Born and raised in Los Angeles, Nakayama began her career at the popular Takao restaurant in Brentwood, following her graduation from culinary school in nearby Pasadena. After embarking on a three-year working tour of Japan immersing herself in the deeply nuanced methods and flavors of both traditional and contemporary Japanese cuisine, including the art of traditional kaiseki, Nakayama returned to her hometown to open Azami Sushi Café on Melrose Avenue.

After eight years—during which she became known for her omakase menu—the chef branched out to host elaborate chef’s table dinners that resulted in Nakayama’s modernized kaiseki dining experience, which has become the signature cuisine of n/naka. As Nakayama describes, “I was ready to put my name on something, ready to take that leap and challenge myself—and ready to take the traditional kaiseki philosophy and make it my own.”

Today, n/naka serves as a global destination for modern kaiseki with a California twist, at which Nakayama serves world-class, artfully curated, and exquisite dishes in a progression designed to reflect the mood of season, time, and place. One of the toughest reservations to get in L.A., n/naka’s books typically fill up three months out, a testament to Nakayama’s resonance in the international culinary world. Critics also take note—the restaurant has appeared on Jonathan Gold’s “101 Best Restaurants” every year since opening in 2013, and continues to catch the attention of media including T Magazine (The New York Times), Eater, Vogue.com, and many more.

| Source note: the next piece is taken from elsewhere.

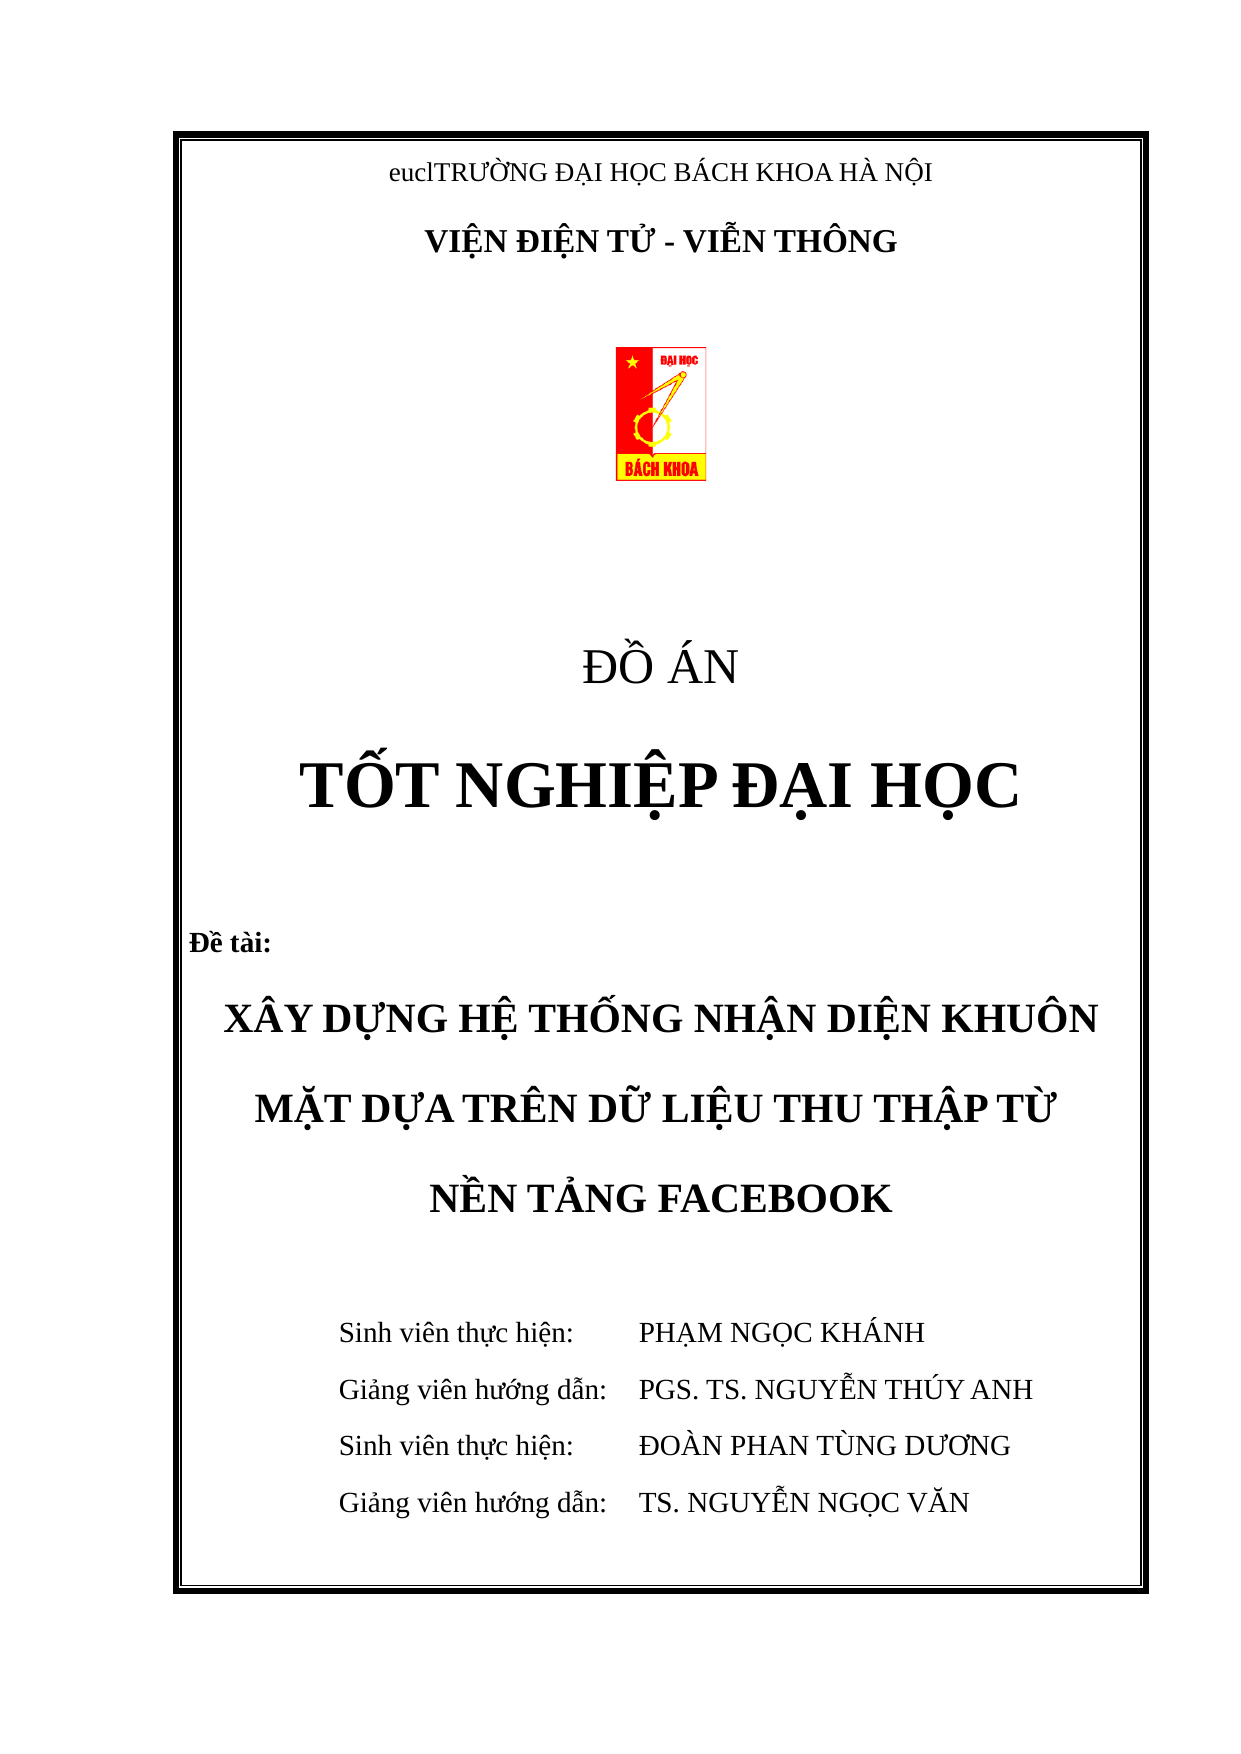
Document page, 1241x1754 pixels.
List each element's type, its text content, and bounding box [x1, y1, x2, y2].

picture [615, 347, 707, 481]
table_header euclTRƯỜNG ĐẠI HỌC BÁCH KHOA HÀ NỘI VIỆN ĐIỆN TỬ - VIỄN THÔNG ĐỒ ÁN TỐT NGHIỆP ĐẠI HỌC Đề tài: XÂY DỰNG HỆ THỐNG NHẬN DIỆN KHUÔN MẶT DỰA TRÊN DỮ LIỆU THU THẬP TỪ NỀN TẢNG FACEBOOK Sinh viên thực hiện: PHẠM NGỌC KHÁNH Giảng viên hướng dẫn: PGS. TS. NGUYỄN THÚY ANH Sinh viên thực hiện: ĐOÀN PHAN TÙNG DƯƠNG Giảng viên hướng dẫn: TS. NGUYỄN NGỌC VĂN Lớp CTTN – ĐTTT K62 Hà Nội, 2-2022 [182, 141, 1140, 1584]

Nakayama’s devotion to sustainability also plays out at n/naka, with currently 70% of its ingredients sourced locally—a rarity in Japanese fine dining. At 2017’s Food on Edge symposium in Galway, Ireland, she explained how the pillars of kaiseki, to integrate your surroundings into the cuisine, find harmony with these sustainability initiatives.

Outside of the restaurant, the chef can be found at her Los Angeles home spending time with her wife and their three dogs—a golden retriever, a Chihuahua, and a terrier mix. One of her favorite pastimes, playing guitar, “allows for decompression,” she says, when she steps away from the kitchen.

3 words to describe Nature? 

GIVING. VAST. BEAUTIFUL

3 things Nature taught you? 

APPRECIATION

GRATITUDE

HUMILITY

3 most treasured Nature spots? 

ALL OCEANS, MOUNTAINS, FORESTS

When you look at the ocean, it makes you feel…? 

ALIVE AND SMALL

When you see a forest, it makes you feel…? 

PEACE

When you see a volcano, it makes you feel…? 

WONDER

When you see a sunrise or sunset, it makes you feel…? 

LOVE

When you hear thunder, it makes you feel…? 

SCARED

When you hear the wind howling, it makes you feel…? 

WONDER

Are you an Ocean, Mountain, Forest, or Desert person? 

OCEAN

On a scale of 1 to 10, how important is Nature to your well-being? 

10

Share with us a childhood nature memory? 

THE FIRST TIME I EVER PLAYED IN THE SNOW AT BIG BEAR, I THOUGHT I’D FOUND MAGIC POWDER. EVERY TIME I SEE SNOW, IT REMINDS ME OF HAPPINESS AND HOLIDAYS.